Ring Shaped Parts.
For the demagnetization of ring-shaped parts an effective method is to pass a central conductor through the ring. The
central conductor is energized with AC, and the current caused to decay to zero by means of either a step-down switch
or a stepless current control. The latter method of decay can be much more rapid (down to a few seconds) than the
step-down switch. This method can also be used with reversing, decaying or step-down DC as well.
Long parts, such as rods, bars, and tubes may retain an objectionable amount of residual magnetism from the earth's
magnetic field. As the earth's field extends from the north to the south pole, it is desirable to demagnetize these types
of parts by withdrawing from an AC coil in an east-and-west direction. This will minimize the effect of the earth's field
on the residual magnetism in the parts.
Frequently, large structures such as engine mounts may require demagnetization and demagnetizing coils of suitable
size may not be available. In such case each individual extension from the structure, such as the legs of a mount,
should be placed within the coil as close to the wall as possible and withdrawn. The structure should then be reversed.

→ **Record extracts**
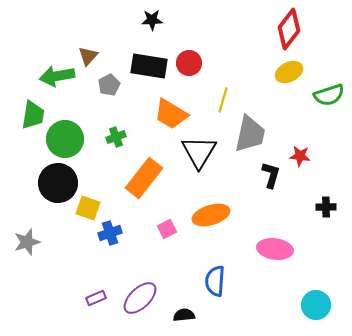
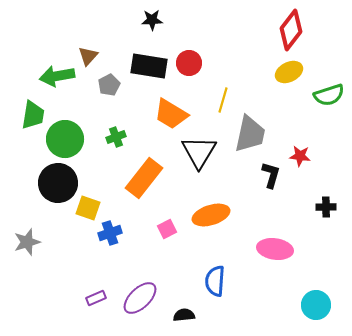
red diamond: moved 2 px right, 1 px down
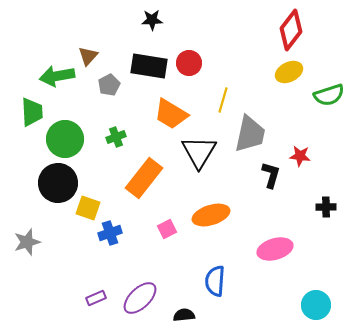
green trapezoid: moved 1 px left, 3 px up; rotated 12 degrees counterclockwise
pink ellipse: rotated 24 degrees counterclockwise
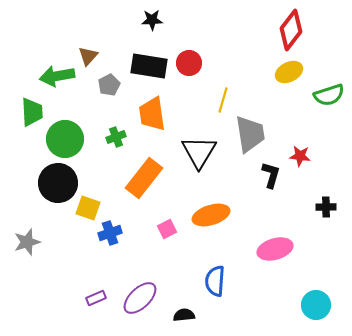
orange trapezoid: moved 19 px left; rotated 51 degrees clockwise
gray trapezoid: rotated 21 degrees counterclockwise
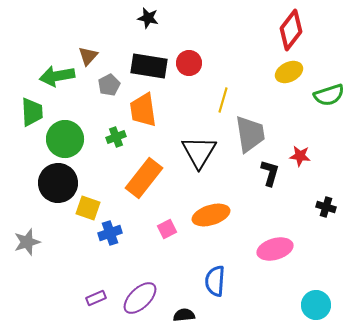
black star: moved 4 px left, 2 px up; rotated 15 degrees clockwise
orange trapezoid: moved 9 px left, 4 px up
black L-shape: moved 1 px left, 2 px up
black cross: rotated 18 degrees clockwise
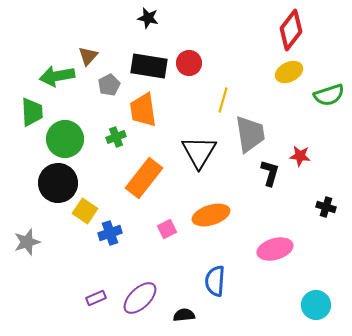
yellow square: moved 3 px left, 3 px down; rotated 15 degrees clockwise
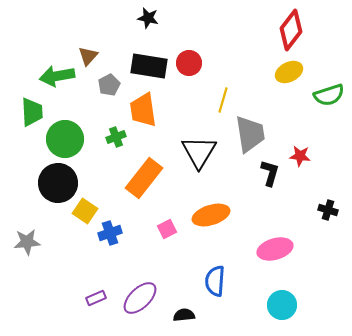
black cross: moved 2 px right, 3 px down
gray star: rotated 12 degrees clockwise
cyan circle: moved 34 px left
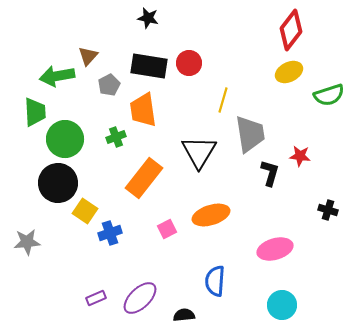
green trapezoid: moved 3 px right
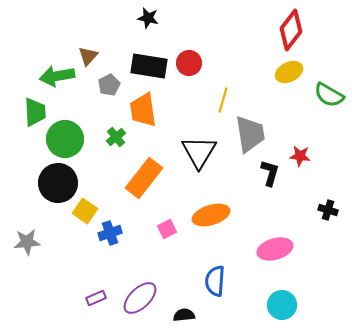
green semicircle: rotated 48 degrees clockwise
green cross: rotated 18 degrees counterclockwise
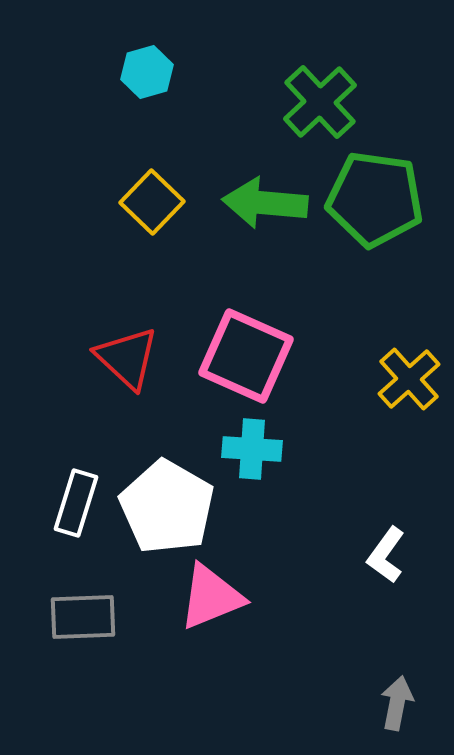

→ **Job**
Can you carry the demagnetization text forward, starting right after its last sentence?

→ **Result**
The other end is then brought close to the face of the coil and rotated, so that all parts of the structure are passed across
the open face of the coil. The entire structure is finally withdrawn four to five feet from the coil before it is shut off. In
handling such tubular structures, it is important that they be moved to and from the coil in an east-and-west direction.
Removal of Longitudinal and Circular Fields.
In considering the problem of demagnetization, it is important to remember that a part may retain a strong residual
field after having been circularly magnetized, and yet exhibit little or no external evidence of such a condition. Such a
field is difficult to remove, and there is no easy way to check the success of demagnetization. There may be local poles
on a circularly magnetized piece at projecting irregularities or changes or sections, and these can be checked with a
field indicator. However, to demagnetize a circularly magnetized part, it is often better to first convert the circular field
to a longitudinal field. The longitudinal field does possess external poles, is more easily removed, and the extent of
removal can be easily checked with a field indicator.
Measuring Residual Leakage Field Intensities.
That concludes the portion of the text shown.